Excerpted data:
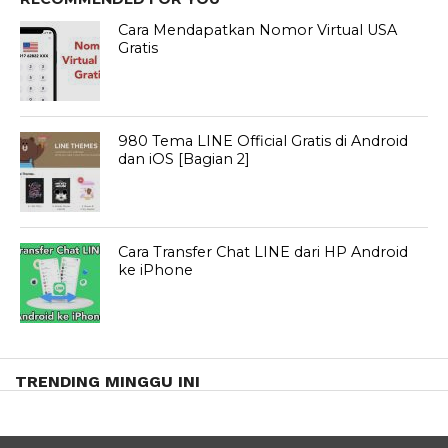
Cara Mendapatkan Nomor Virtual USA
Gratis
980 Tema LINE Official Gratis di Android
dan iOS [Bagian 2]
Cara Transfer Chat LINE dari HP Android
ke iPhone
TRENDING MINGGU INI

Instruction:
The expected result is every line above containing the string "Gratis".

Result for this task:
Gratis
980 Tema LINE Official Gratis di Android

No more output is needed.